▸ ВОПРОСЫ:
1. Отредактируй отрывок статьи о Чехове и поляках от «Я ВГЛЯДЫВАЮСЬ В» до «идёт о поляках.» включительно. Перепиши его целиком, заменив «клише» на «штампы».
2. Перескажи покороче абзац статьи о Чехове и поляках, который начинается словами «Среди бесчисленной толпы». Главные факты сохрани.

▸ ФРАГМЕНТ ТЕКСТА:
+ + + + +

Я ВГЛЯДЫВАЮСЬ В ИХ ЧЕРТЫ

Рубрика в газете: Дотошные расследования, № 2020 / 25, 02.07.2020, автор: Максим АРТЕМЬЕВ
Максим АРТЕМЬЕВ

 

Чехов и поляки

Среди бесчисленной толпы чеховских персонажей, особенно в его ранней юмористической прозе, выделяется один национальный тип, который писатель трактует с явным уклоном в стереотипизацию, отражая тем самым, бытовавшие в его время этнические представления и клише. Речь идёт о поляках.
Вот единственный полноценный роман Чехова «Драма на охоте» (1884): «Рядом с графом за тем же столом сидел какой-то неизвестный мне толстый человек с большой стриженой головой и очень чёрными бровями. Лицо этого было жирно и лоснилось, как спелая дыня. Усы длиннее, чем у графа, лоб маленький, губы сжаты, и глаза лениво глядят на небо… Черты лица расплылись, но, тем не менее, они жёстки, как высохшая кожа. Тип не русский… Толстый человек был без сюртука и без жилета, в одной сорочке, на которой темнели мокрые от пота места. Он пил не чай, а зельтерскую воду». Описание явно нелицеприятное для персонажа. Вскоре выясняется, что это – Каэтан Казимирович Пшехоцкий, паразитирующий на безвольном графе Карнееве, и мучающий его. Он пытается «отшить» от него бывших друзей, а русский граф лишь может умолять его: «На что он тебе так понадобился? – спросил графа толстяк.
– Мне нужно его видеть!
– Только-то? А по-моему, Алексей, этот твой следователь лучше бы сделал, если бы сегодня посидел у себя дома. Мне теперь не до гостей.
Я сделал большие глаза. Что значило это хозяйское, повелительное «мне»?
– Но ведь это не гость! – сказал умоляющим голосом мой друг. – Он не помешает тебе отдохнуть после дороги. С ним, пожалуйста, не церемонься!.. Увидишь, что это за человек! Ты сразу его полюбишь и подружишься с ним, голубчик!»
Проклятый поляк не пьёт, боясь раскрыть душу нараспашку: «Ну-с… – начал граф, наливая три рюмки и пожимаясь, как от холода. – Будем здоровы! Бери свою рюмку, Каэтан Казимирович!

+ + + + +

▸ ДАННЫЕ НИЖЕ:
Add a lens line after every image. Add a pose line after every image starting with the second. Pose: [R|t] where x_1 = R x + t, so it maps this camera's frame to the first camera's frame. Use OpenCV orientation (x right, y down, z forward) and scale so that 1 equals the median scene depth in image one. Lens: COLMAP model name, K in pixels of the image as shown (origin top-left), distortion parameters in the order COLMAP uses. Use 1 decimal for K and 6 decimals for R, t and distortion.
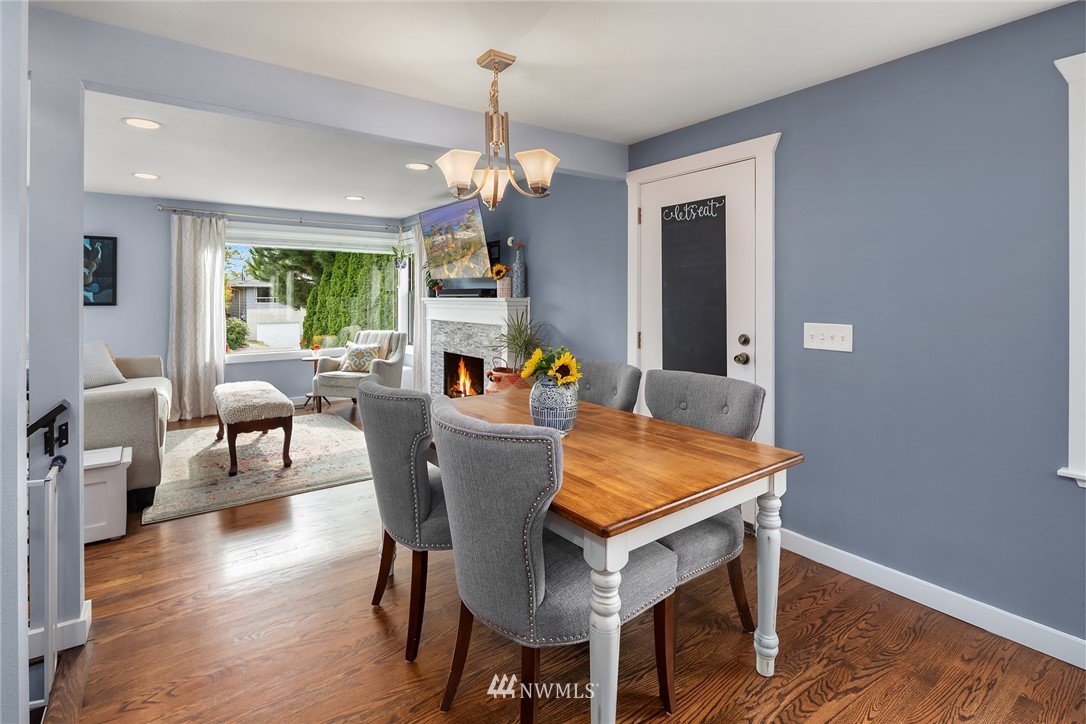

+ + + + +

▸ ОТВЕТЫ ПО НОМЕРАМ:
1.
Я ВГЛЯДЫВАЮСЬ В ИХ ЧЕРТЫ

Рубрика в газете: Дотошные расследования, № 2020 / 25, 02.07.2020, автор: Максим АРТЕМЬЕВ
Максим АРТЕМЬЕВ

 

Чехов и поляки

Среди бесчисленной толпы чеховских персонажей, особенно в его ранней юмористической прозе, выделяется один национальный тип, который писатель трактует с явным уклоном в стереотипизацию, отражая тем самым, бытовавшие в его время этнические представления и штампы. Речь идёт о поляках.

2. Среди множества чеховских персонажей, особенно в ранней юмористической прозе, выделяется один национальный тип: поляки. Писатель изображает их с явным уклоном в стереотипы и тем самым отражает этнические представления и клише своего времени.